Le PDG de LVMH s’est exprimé pendant près de deux heures devant la commission d’enquête du Sénat. Un exercice rare, durant lequel Bernard Arnault a défendu la stratégie de son groupe face aux critiques sur les aides publiques, la fiscalité et l’emploi. Retour sur les principaux points abordés.
LVMH au cœur de la commission d’enquête sur les aides aux entreprises
Le 21 mai 2025, Bernard Arnault s’est présenté devant la commission d’enquête sénatoriale chargée d’évaluer les aides publiques versées aux grandes structures françaises. Patron du plus grand groupe de luxe mondial, il était attendu au tournant. En préambule, il s’est dit « un peu choqué » par certaines accusations médiatiques, notamment une une de L’Humanité pointant le luxe comme responsable de suppressions de postes. Il a rapidement déplacé le débat sur les résultats concrets de LVMH.
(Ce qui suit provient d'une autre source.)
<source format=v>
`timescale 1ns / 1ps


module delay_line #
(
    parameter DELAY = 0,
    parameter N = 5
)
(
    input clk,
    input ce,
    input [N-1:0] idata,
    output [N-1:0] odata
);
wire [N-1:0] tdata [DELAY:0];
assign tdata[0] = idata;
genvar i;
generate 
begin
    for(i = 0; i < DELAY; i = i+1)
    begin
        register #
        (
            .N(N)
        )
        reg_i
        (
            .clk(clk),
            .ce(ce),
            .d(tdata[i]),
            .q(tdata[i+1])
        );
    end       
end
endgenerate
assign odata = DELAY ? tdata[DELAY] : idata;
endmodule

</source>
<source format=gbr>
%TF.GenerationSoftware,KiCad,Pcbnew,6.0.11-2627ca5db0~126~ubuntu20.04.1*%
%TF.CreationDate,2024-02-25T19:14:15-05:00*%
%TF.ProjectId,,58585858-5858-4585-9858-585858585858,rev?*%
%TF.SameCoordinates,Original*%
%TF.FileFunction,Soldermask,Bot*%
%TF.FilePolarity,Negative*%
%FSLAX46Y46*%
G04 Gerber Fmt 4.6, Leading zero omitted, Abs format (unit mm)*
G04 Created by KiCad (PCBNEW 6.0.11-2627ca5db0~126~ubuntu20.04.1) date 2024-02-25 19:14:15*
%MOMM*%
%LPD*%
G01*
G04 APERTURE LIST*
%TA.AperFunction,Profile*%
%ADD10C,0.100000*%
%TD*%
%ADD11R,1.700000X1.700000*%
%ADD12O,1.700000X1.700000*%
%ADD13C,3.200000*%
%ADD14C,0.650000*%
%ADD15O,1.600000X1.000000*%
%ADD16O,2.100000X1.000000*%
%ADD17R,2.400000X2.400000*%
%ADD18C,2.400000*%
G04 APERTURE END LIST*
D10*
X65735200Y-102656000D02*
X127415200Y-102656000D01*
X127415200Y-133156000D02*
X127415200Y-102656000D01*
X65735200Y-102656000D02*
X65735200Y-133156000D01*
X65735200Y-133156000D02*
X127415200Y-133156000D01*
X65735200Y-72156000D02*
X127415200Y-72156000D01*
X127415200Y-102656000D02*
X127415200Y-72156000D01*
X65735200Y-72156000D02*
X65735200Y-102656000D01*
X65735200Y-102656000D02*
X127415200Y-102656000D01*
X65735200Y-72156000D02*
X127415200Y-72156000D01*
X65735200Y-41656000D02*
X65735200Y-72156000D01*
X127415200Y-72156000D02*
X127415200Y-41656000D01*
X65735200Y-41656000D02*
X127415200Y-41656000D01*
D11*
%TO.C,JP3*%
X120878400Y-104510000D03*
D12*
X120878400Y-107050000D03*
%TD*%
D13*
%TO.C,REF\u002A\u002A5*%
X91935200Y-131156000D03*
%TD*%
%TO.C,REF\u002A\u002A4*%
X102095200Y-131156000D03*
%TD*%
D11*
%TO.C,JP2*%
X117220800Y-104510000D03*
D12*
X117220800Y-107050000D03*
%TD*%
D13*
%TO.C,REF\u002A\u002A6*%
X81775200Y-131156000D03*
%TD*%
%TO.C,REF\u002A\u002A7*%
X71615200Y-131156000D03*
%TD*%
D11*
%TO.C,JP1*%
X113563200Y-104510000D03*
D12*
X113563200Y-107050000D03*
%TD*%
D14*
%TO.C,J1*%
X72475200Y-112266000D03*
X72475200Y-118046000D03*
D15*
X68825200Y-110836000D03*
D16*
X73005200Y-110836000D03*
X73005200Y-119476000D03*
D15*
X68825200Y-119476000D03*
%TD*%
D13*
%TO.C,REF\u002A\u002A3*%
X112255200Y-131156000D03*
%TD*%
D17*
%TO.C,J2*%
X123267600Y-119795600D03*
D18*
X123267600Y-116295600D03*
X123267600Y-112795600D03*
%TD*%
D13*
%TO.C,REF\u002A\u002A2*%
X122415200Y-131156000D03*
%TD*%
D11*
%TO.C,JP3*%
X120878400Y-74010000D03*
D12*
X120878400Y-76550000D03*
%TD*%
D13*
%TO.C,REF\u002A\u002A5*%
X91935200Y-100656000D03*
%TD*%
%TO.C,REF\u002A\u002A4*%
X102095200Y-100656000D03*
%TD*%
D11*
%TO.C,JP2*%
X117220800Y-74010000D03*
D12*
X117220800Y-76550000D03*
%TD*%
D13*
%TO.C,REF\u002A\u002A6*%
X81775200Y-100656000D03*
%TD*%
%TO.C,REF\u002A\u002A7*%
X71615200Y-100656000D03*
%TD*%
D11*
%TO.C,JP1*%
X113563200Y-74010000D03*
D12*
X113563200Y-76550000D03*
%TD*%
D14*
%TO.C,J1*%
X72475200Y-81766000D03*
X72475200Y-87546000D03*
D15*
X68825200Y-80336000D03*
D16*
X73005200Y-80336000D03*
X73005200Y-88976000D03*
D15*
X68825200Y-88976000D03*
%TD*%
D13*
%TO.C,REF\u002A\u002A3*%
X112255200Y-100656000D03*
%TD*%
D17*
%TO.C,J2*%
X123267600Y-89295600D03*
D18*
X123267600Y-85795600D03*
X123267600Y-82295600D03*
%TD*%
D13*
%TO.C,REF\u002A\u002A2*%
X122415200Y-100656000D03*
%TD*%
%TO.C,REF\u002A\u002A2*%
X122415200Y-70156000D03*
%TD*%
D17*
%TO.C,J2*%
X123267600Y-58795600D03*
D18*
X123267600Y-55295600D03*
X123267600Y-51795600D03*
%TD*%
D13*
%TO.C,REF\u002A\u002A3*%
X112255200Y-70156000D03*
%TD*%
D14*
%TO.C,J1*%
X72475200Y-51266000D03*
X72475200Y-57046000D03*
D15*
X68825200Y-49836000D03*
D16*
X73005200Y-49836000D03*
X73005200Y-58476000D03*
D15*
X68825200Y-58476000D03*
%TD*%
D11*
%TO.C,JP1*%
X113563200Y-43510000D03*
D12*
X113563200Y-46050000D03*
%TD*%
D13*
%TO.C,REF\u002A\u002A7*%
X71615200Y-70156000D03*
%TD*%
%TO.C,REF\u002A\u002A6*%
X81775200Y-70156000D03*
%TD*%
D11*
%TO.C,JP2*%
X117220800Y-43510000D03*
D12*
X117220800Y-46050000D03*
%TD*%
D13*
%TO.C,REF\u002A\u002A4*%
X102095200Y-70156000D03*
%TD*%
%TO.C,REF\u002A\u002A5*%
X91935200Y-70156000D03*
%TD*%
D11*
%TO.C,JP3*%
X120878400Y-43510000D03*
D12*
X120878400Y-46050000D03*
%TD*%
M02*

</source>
Avec 40 000 collaborateurs en France, des investissements de 3,5 milliards d’euros en 2023 et 1,5 milliard déjà engagés pour 2024, Arnault défend une contribution économique majeure. Il assure : « LVMH est toujours en tête des entreprises qui recrutent. »
Interrogé sur la fiscalité de son groupe, le PDG de LVMH n’a pas éludé. « Nous sommes celui qui paye de loin le plus d’impôts en France », affirme-t-il. Cécile Cabanis, directrice financière adjointe, chiffre cette contribution à 4 milliards d’euros en 2023, dont 2,5 milliards d’impôt sur les sociétés.
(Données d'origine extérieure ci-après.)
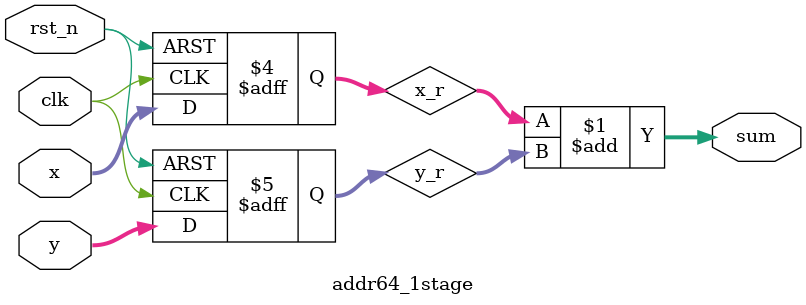
<source format=v>
module	addr64_1stage(
input	clk, rst_n,
input	[63 : 0]	x, y,
// output reg	[64 : 0]	sum
output [64 : 0]	sum
);

 

reg  [63:0]x_r,y_r;



parameter	ADD_WIDTH = 5'd16;

assign sum = x_r + y_r;


always @(posedge clk or negedge rst_n)	
begin
	if(!rst_n)	begin
		x_r <= 1'b0;
		y_r <= 1'b0;
	end
	else
	begin
		x_r <= x;
		y_r <= y;
		// sum <= x_r + y_r;
	end	//rst_n else
end	//always

endmodule
</source>
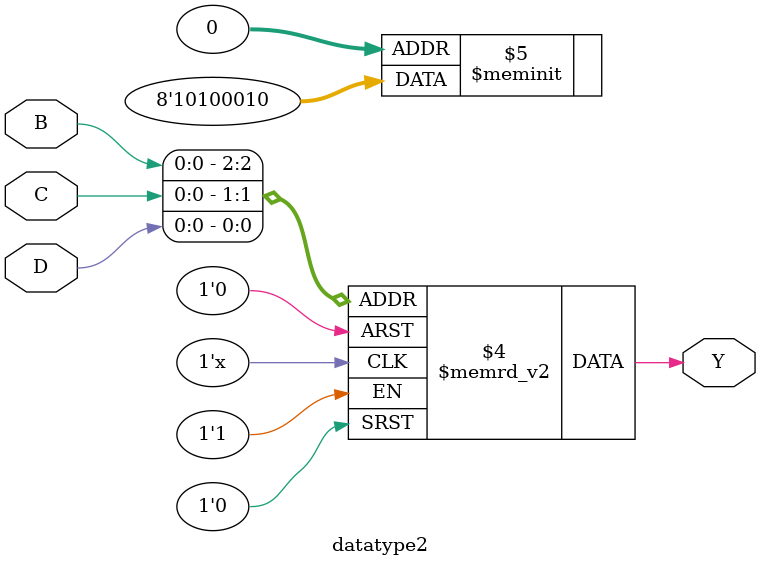
<source format=v>
`timescale 1ns / 1ps
module datatype2(B,C,D,Y);
input B,C,D;
output Y;
reg Y;
always@(B or C or D)
case({B,C,D})
	3'b000:Y=0;
	3'b001:Y=1;
	3'b010:Y=0;
	3'b011:Y=0;
	3'b100:Y=0;
	3'b101:Y=1;
	3'b110:Y=0;
	3'b111:Y=1;
endcase
endmodule

</source>
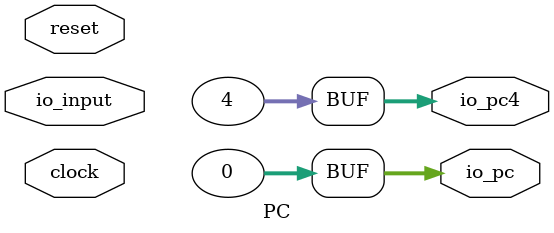
<source format=v>
module PC(
  input         clock,
  input         reset,
  input  [31:0] io_input,
  output [31:0] io_pc4,
  output [31:0] io_pc
);
  assign io_pc4 = 32'h4; // @[PC.scala 13:16]
  assign io_pc = 32'h0; // @[PC.scala 14:15]
endmodule

</source>
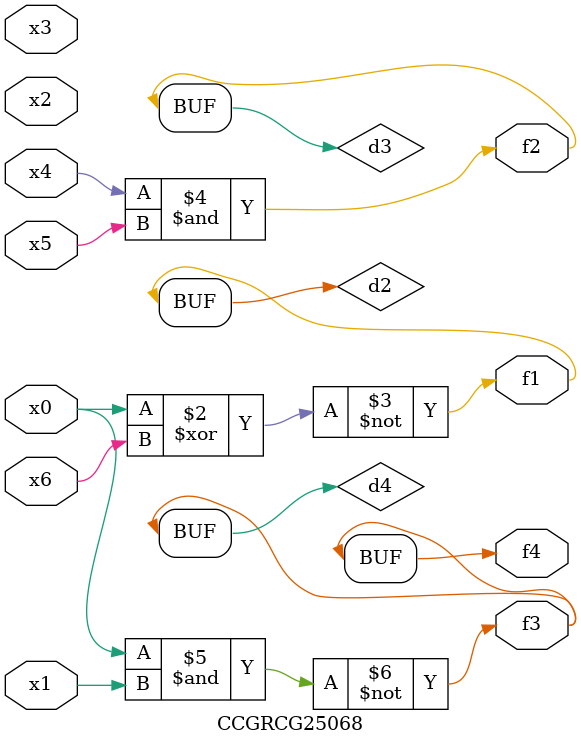
<source format=v>
module CCGRCG25068(
	input x0, x1, x2, x3, x4, x5, x6,
	output f1, f2, f3, f4
);

	wire d1, d2, d3, d4;

	nor (d1, x0);
	xnor (d2, x0, x6);
	and (d3, x4, x5);
	nand (d4, x0, x1);
	assign f1 = d2;
	assign f2 = d3;
	assign f3 = d4;
	assign f4 = d4;
endmodule

</source>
Face à cela, les aides reçues s’élèvent à 275 millions d’euros, dont 64,5 millions de crédits d’impôt, principalement liés à la recherche et au mécénat. Le groupe insiste : l’écart entre ce qu’il verse et ce qu’il perçoit est net. « Un emploi créé chez nous génère quatre fois plus d’emplois chez nos partenaires et sous-traitants », a aussi fait valoir Bernard Arnault.
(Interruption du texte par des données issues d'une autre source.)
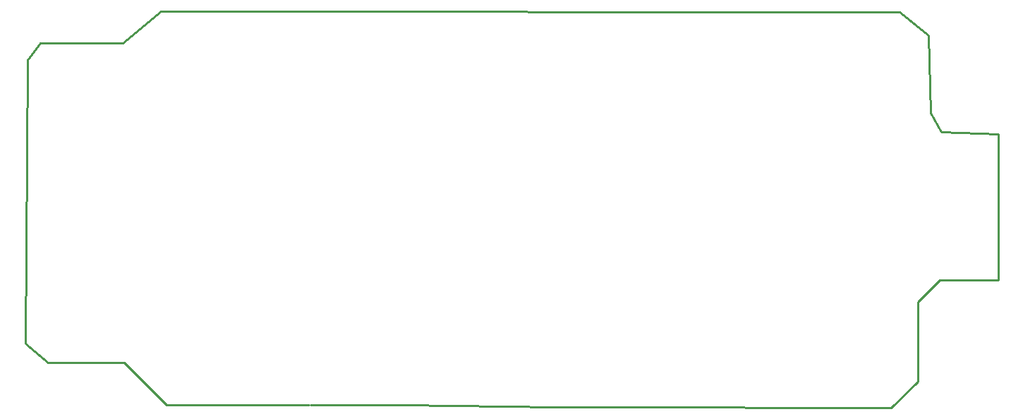
<source format=gko>
G04 Layer: BoardOutlineLayer*
G04 EasyEDA v6.5.51, 2026-01-08 14:15:24*
G04 8ef0b08dc1df4c4d9fe98ab44df64a74,135c0aa5003143b9a617c0a099cfb315,10*
G04 Gerber Generator version 0.2*
G04 Scale: 100 percent, Rotated: No, Reflected: No *
G04 Dimensions in millimeters *
G04 leading zeros omitted , absolute positions ,4 integer and 5 decimal *
%FSLAX45Y45*%
%MOMM*%

%ADD10C,0.2540*%
%ADD11C,0.0140*%
D10*
X2616200Y-469900D02*
G01*
X901700Y-469900D01*
X393700Y38100D01*
X-520700Y38100D01*
X-787400Y266700D01*
X-762000Y3657600D01*
X838200Y4254500D02*
G01*
X9702800Y4241800D01*
X10045700Y3962400D01*
X10071100Y3035300D01*
X10198100Y2806700D01*
X10883900Y2781300D01*
X10883900Y1028700D01*
X10185400Y1028700D01*
X9918700Y762000D01*
X9918700Y-190500D01*
X9601200Y-508000D01*
X8712200Y-508000D01*
X6985000Y-495300D01*
X6223000Y-495300D01*
X5562600Y-495300D01*
X3746500Y-469900D01*
X2628900Y-469900D01*
X-762000Y3670300D02*
G01*
X-609600Y3873500D01*
X376428Y3873500D01*
X838200Y4254500D01*

%LPD*%
M02*

</source>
Sur les suppressions d’emplois, un discours de prudence
Une partie de l’échange a porté sur la souveraineté économique. Bernard Arnault a critiqué la demande d’Emmanuel Macron de suspendre les investissements aux États-Unis. « Je ne pense pas qu’il soit très opportun de tenir compte des conseils de ce genre, d’où qu’ils viennent », a-t-il déclaré.
Le PDG de LVMH a ajouté : « Il est très mauvais pour l’État de se mêler de la gestion des entreprises privées. En général, ça mène à la catastrophe. » Il évoque une hausse brutale de 40 % des impôts sur les bénéfices déclarés en France, qu’il juge « à peine croyable ».
Concernant les 1 200 postes visés chez Moët Hennessy, Bernard Arnault a répondu en évoquant le contexte économique : « On a moralement la responsabilité de ne pas faire de licenciements, mais on ne peut pas être obligé de garder le même nombre d’emplois quand la conjoncture est difficile. » Une ligne qu’il oppose à la logique administrative, tout en soulignant la responsabilité sociale de son groupe.
Bernard Arnault : une prise de parole offensive
La tonalité générale de l’audition a oscillé entre justification et confrontation. Bernard Arnault n’a pas hésité à répondre aux critiques médiatiques : Le Monde, les Paradise Papers, OpenLux, L’Humanité. Il se montre ferme : « Le Monde, il n’est pas marxiste, il est plutôt LFI », ou encore : « Ce qu’il y a de mieux dans Le Monde, c’est les mots croisés. »
Au-delà des formules, l’objectif était clair : rappeler la place de LVMH dans l’économie française et se défendre contre toute accusation de double discours entre performance économique et usage des financements publics.